Meg Saksida considers the workings of the high income child benefit charge.
Tax allowances for children have been around since 1798 and are a very welcome contribution to most UK households. In its modern form, child benefit was phased in from 1977 to 1979.
Today, child benefit represents a tax-free payment, calculated weekly and paid every month.
The clawback
In terms of claiming child benefit, anyone who is resident in the UK and is responsible for their own child (or someone else’s) who is aged under 16 will be eligible to claim. Claims will be extended if the child is under 20 but still being educated on approved courses, such as GCSEs, A levels and BTECs.

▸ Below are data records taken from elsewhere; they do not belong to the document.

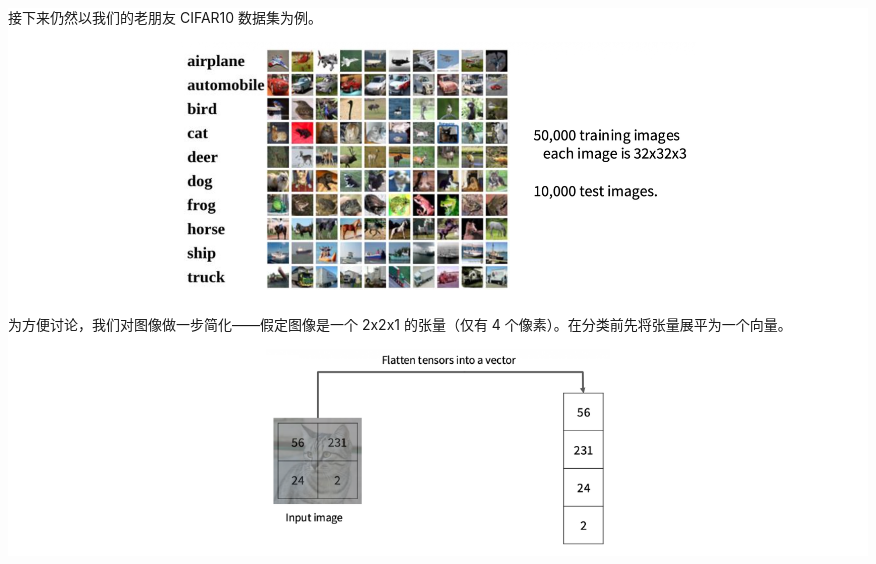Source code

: 接下来仍然以我们的老朋友 CIFAR10 数据集为例。

<div style="text-align: center">
    <img src="images/lec9/30.png" width=60% />
</div>

为方便讨论，我们对图像做一步简化——假定图像是一个 2x2x1 的张量（仅有 4 个像素）。在分类前先将张量展平为一个向量。

<div style="text-align: center">
    <img src="images/lec9/31.png" width=40% />
</div>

Since 2013, child benefit has been ‘means tested’ and may be therefore be ‘clawed back’.
If a parent or their ‘partner’ have an ‘adjusted income’ exceeding £50,000, the child benefit will be clawed back. This is achieved through the individual’s self-assessment tax return, so those who are liable to the charge may find themselves completing a tax return for the first time. The clawback is 1% of child benefit for every £100 the individual earns over £50,000. This means that by £60,000, 100% of the entitlement is reduced.
For example, a single parent’s income was £55,000. This is £5,000 more than £50,000, so they would lose 1% x 50 or 50%, meaning half the child benefit would be clawed back. If they earned £52,000, 20% would be clawed back; and if they earned £58,000, 80% would be clawed back, and so on.
The clawback is charged on the person who has claimed the child benefit if they are single. However, if they have a ‘partner’, the charge will be levied on the taxpayer in the couple with the highest adjusted net income. As the charge is only levied on one of the couple (i.e. the one with income higher than £50,000) it is possible for the couple to together earn £100,000 and not incur the charge. However, a single parent will have 100% of the child benefit clawed back if their income is £60,000.
For this charge there is clearly a benefit to being in a couple, and furthermore a benefit to making sure the £100,000 joint income is spread as evenly as possible between the couple so that neither of them personally exceed the £50,000 adjusted net income.
Adjusted net income
‘Adjusted net income’ is defined as the individual’s net taxable income, which could come from employment income, interest, dividends, trading income etc., less the gross amount of any personal pension contributions and gift aid donations.
Making pension contributions or charitable donations may be a good strategy to reduce the adjusted income such that the child benefit is not abated.
Who is a ‘partner’?
A ‘partner’ includes one’s spouse or civil partner with whom they are living, but also a person “with whom they are living together ‘as spouses or civil partners’”.
This means that there needs to be no formal partnership for the high income child benefit charge to be levied on the highest income party to the couple. The only requirement is that they are living together.
Practical tip
It is not essential to claim child benefit and if all or most of it will be clawed back due to an individual’s income level it may be in their interests not to claim it in the first place. For those required to make a self-assessment tax return for any other reason, not claiming child benefit will eliminate the need to do so.